Alas, I showed them a clip of Fats Domino playing the piano and desperately declared "He is the G-Dragon of the 1950s. K-Pop would be nothing without Fats Domino."

Students: "Babo Teacher. (Clown Teacher) Very uugly. Like you."
Excellent.

During the 2nd term, I taught an upper-level class and delved into topics such as inflation and the history of money. Two topics I knew nothing about, and still don't.
I recall one class (topic was Biological Classification Systems, everyones favorite!), I could not spell "Linnaean", for The Linnaean System, on the board.
I misspelled it the first time I put it up and tried to nonchalantly fix it while answering a student's question. Again, I misspelled it. How many (e)s were there in this stupid word? Is it eaen? aean? How can these letter combinations be possible? I never knew Linnaean, but I hated him.
"Ok class, we're going to call it the L. System. This will facilitate quick note-taking."
Nice save.

Although there were some mishaps and cultural divides while teaching these higher-level classes, most of them went smoothly. The students spoke English well and asked pertinent questions.

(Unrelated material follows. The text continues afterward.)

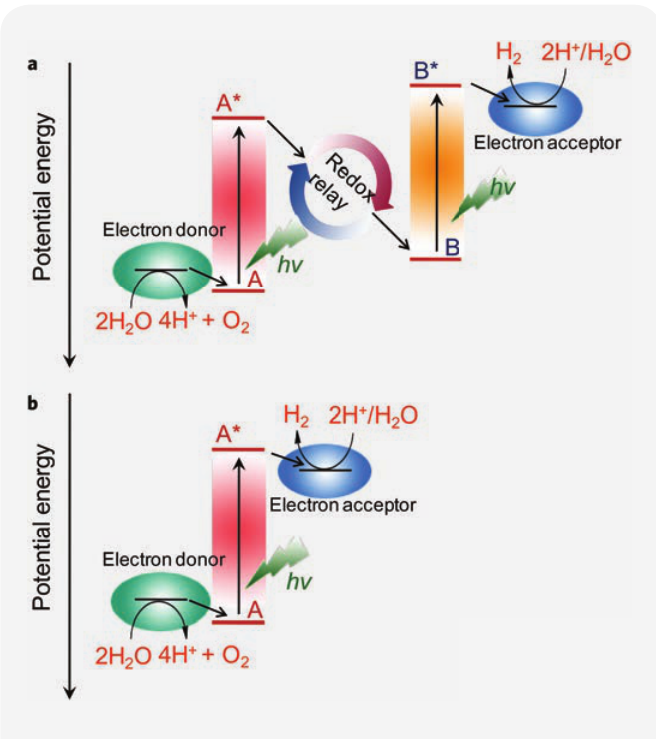
Figure 2. Schematic representation of mechanism of (a) two-step and (b) one-step water splitting. Reproduced with permission from Ref. 3. Copyright 2015, Wiley-VCH Verlag GmbH & Co. KGaA,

But this term, I have entered the Ewah-ild side.
A place where the bathroom is anywhere you want it to be, where homework stamps turn children into yellow-top crack fiends from "The Wire" and where English is as dead as Samuel L. Jackson in "Deep Blue Sea."
The school of 5-10 year olds known as Ewah. I may be over-exaggerating a tad. Most of the classes aren't too bad.
Many of the kids CAN speak in clear phrases, disregarding the use of pronouns, articles and other important parts of speech.
As a result, I now have trouble remembering to use articles and basic grammar in normal conversations with friends.
"Weekend? What we do?"
But there are two classes (one class of ten 8-9 year old boys, one of five 5-7 year old boys) that I dread "teaching." Although, I know not to get too upset with the kids. They're full of energy and life. Who can blame them at that age?
However, there are times when I'm sitting at my desk and can hear these boys sprinting toward my classroom, their screams echoing through the CDI hallways. At these moments, I can only think of Gandalf''s speech from the "Fellowship of the Ring."

"They have taken the bridge...and taken the second gates. We've barred the door, but cannot hold them for long. The ground shakes. Drums, Drums. Cannot get out. Shadows move in the dark. We cannot get out...They're coming."